The bank in this case having no lien upon the deposit, because there was no ascertained or liquidated debt due the bank, to which it could be applied, and the estate of the depositor not being shown to be insolvent, of course there was shown no right, on the part of the complainant, to an injunction of the law suit, brought against the bank to recover this deposit; and the chancellor therefore properly dissolved the injunction on the respondent’s motion.

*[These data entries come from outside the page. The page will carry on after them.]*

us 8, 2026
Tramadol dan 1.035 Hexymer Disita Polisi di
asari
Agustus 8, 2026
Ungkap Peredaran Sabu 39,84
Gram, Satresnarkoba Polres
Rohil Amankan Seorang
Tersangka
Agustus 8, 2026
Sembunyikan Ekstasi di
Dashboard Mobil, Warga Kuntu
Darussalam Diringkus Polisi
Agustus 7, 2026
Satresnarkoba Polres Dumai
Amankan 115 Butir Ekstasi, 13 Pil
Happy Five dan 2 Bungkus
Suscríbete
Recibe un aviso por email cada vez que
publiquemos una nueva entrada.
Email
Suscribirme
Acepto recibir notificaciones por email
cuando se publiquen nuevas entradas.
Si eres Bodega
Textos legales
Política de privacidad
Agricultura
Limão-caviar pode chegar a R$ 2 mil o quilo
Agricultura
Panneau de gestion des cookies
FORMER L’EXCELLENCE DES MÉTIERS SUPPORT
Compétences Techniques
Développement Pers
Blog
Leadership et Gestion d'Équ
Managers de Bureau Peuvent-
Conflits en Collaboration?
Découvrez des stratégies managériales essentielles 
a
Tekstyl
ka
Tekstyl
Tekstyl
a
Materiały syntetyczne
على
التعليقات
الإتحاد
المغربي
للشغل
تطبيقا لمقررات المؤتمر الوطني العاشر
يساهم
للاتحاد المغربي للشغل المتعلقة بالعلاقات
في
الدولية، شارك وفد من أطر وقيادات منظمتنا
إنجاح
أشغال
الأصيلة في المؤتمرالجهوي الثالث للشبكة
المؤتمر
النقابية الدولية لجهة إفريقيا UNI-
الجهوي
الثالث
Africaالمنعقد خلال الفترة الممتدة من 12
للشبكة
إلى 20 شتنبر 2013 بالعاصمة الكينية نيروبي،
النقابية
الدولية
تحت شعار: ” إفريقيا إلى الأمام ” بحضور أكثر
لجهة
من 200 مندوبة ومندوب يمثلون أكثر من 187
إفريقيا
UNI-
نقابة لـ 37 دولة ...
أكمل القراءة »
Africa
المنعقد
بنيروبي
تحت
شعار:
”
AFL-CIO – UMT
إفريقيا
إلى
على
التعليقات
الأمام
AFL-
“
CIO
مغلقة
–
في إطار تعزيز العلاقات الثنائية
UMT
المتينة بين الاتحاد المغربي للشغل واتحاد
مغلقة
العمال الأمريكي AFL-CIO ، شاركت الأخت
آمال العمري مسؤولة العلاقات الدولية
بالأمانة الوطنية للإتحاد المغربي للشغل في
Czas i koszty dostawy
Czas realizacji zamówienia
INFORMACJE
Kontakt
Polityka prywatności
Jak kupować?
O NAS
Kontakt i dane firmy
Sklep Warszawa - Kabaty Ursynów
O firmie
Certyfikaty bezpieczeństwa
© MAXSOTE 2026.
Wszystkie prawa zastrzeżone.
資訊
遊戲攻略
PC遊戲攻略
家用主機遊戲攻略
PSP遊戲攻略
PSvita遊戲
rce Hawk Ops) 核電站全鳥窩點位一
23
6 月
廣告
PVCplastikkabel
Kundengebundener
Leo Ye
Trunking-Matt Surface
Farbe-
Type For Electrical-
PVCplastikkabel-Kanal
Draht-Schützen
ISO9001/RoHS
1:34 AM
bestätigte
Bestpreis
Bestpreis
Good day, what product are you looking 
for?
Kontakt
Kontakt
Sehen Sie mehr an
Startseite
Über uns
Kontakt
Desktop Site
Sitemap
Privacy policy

It is insisted by appellant that the chancellor had no jurisdiction in vacation to entertain a motion to dissolve the injunction under section 4526 of the Code; and that this case having been submitted for final decree, and such decree having been rendered, this statute does not apply, far the reason that it is intended only to enable a respondent to dissolve an injunction in advance of submission lor final decree. If injunction were the only relief sought in this bill, the argument would possibly be applicable, as the final decree would either perpetuate or dissolve the injunction. It is true that the former decree upon the final hearing would perpetuate the injunction, but on appeal from that final decree it was reversed by this court; but, for the reason set forth in the opinion on the former appeal, it was deemed impacticable for this court to render a final decree, as is usually done on appeals from such decrees.
It is possible that this court could have rendered a decree, on that appeal, dissolving or discharging the injunction for want of equity in the bill or upon the denials in the answer; but, as the cause had to be reversed for other reasons, the court did not render such a decree, but left the parties to take such action in the further proceedings, after the reversal and remandment, as they might be advised. The decree of this court had the effect of entirely destroying the final decree of the court from which the appeal was taken, and, after the reversal, the cause stood in that court as if there had never been any final decree. The respondent therefore had a perfect right, under section 4526 of the Code, to proceed as he did; and the bill not having been amended, and it not being made to appear by the bill, or otherwise, that the bank had any lien upon the deposit, or any right to enjoin the action of the administrator against the bank, to recover the deposit, the chancellor properly granted the motion to dissolve the injunction.
The appellant discusses in its brief a number of other questions which were considered by this court on the former appeal, but which cannot be raised on this appeal. They might be raised on appeal from a- final decree, but not on appeal, as in this case, from an interluctory decree dissolving an injunction, except in so far as they may support or deny the right to grant or maintain the injunction.
No error appearing, the decree of the chancellor heretofore, dissolving and discharging the injunction, must be affirmed.
Affirmed.
Simpson, Anderson, and McClellan, JJ., concur.